## 抜粋本文

▬▬▬▬▬▬▬▬▬▬

病気はなる前に予防することができるのがベストです。病気になってしまっても、病気を早期に発見、治療することで健康寿命を延ばすことができます。

学校検診で指摘された心電図の異常、心雑音について、詳しくはこちら

予防医療において、病気の予防は1次予防2次予防3次予防に分けられます。

1次予防、2次予防、3次予防とは?
1次予防:病気になるのを防ぐ

1次予防の目的は、病気の発生を防ぐことです。

例えば、生活習慣の改善が挙げられます。禁煙バランスの取れた食事定期的な運動肥満の解消などが代表的です。これらを意識することで、心血管疾患や糖尿病などのリスクを減らすことができます。

他にも、予防接種などで病気を予防することも大切です。

2次予防:早期発見と早期治療

2次予防は、病気になってしまった場合に早期に発見し、早期に治療を開始することを目的としています。健康診断では、血圧測定、血液検査、がん検診などが行われます。これにより、高血圧症や脂質異常症、糖尿病といった生活習慣病や早期のがんなどを発見し、適切な治療をすぐに開始することが可能です。

3次予防:病気の悪化を防ぎ、機能の改善を図る

すでに疾病が発病し、疾病として完成した後に、リハビリテーションや再発防止をすることで、社会復帰できる機能を回復させ、またそれを維持することをいいます。

出典:厚生労働省 こころの耳 

項目別の説明

各項目に、目次から飛ぶことができます。

脂質代謝

コレステロールの値に異常がある場合を脂質異常症とよびます。脂質異常症は動脈硬化と強い関連があり、狭心症心筋梗塞脳梗塞などの動脈硬化疾患のリスクが高くなります。

▬▬▬▬▬▬▬▬▬▬

## 記録抜粋
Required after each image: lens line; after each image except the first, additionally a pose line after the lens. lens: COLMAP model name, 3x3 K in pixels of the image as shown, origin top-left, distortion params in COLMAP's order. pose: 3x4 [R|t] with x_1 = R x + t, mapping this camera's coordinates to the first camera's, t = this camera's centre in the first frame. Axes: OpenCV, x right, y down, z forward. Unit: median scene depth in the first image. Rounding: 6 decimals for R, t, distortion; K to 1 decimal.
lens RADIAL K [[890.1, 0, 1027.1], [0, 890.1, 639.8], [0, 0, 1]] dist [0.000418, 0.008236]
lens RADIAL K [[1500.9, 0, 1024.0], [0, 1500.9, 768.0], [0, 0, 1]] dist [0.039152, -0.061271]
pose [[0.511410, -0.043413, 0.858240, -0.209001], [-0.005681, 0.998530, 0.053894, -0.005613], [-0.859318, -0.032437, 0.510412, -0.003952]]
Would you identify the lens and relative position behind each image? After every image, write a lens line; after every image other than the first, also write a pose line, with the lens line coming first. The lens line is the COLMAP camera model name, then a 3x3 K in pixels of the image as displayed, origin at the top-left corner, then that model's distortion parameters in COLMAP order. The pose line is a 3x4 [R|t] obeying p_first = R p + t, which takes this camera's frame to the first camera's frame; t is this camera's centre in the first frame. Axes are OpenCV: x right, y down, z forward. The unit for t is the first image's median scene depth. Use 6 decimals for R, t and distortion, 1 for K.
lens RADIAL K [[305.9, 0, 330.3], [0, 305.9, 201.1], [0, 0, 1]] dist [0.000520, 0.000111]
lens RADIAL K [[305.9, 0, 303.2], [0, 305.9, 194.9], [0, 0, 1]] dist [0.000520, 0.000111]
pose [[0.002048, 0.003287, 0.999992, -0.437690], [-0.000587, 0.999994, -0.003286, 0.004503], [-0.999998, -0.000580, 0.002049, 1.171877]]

▬▬▬▬▬▬▬▬▬▬

## 演習問題
a – 予防医療の本文によると、2次予防で健康診断の血圧測定や血液検査、がん検診が役立つのはなぜですか。
b – 予防医療の本文のうち、「2次予防は、病気になってしま」から「れを維持することをいいます。」までを、両端を含めて一字一句変えずに書き写してください。

## 設問別解答
a – これらの検査で、高血圧症や脂質異常症、糖尿病といった生活習慣病や早期のがんなどを発見できます。そのため、適切な治療をすぐに開始できます。これは、早期発見と早期治療という2次予防の目的にかなっています。

b –
2次予防は、病気になってしまった場合に早期に発見し、早期に治療を開始することを目的としています。健康診断では、血圧測定、血液検査、がん検診などが行われます。これにより、高血圧症や脂質異常症、糖尿病といった生活習慣病や早期のがんなどを発見し、適切な治療をすぐに開始することが可能です。

3次予防:病気の悪化を防ぎ、機能の改善を図る

すでに疾病が発病し、疾病として完成した後に、リハビリテーションや再発防止をすることで、社会復帰できる機能を回復させ、またそれを維持することをいいます。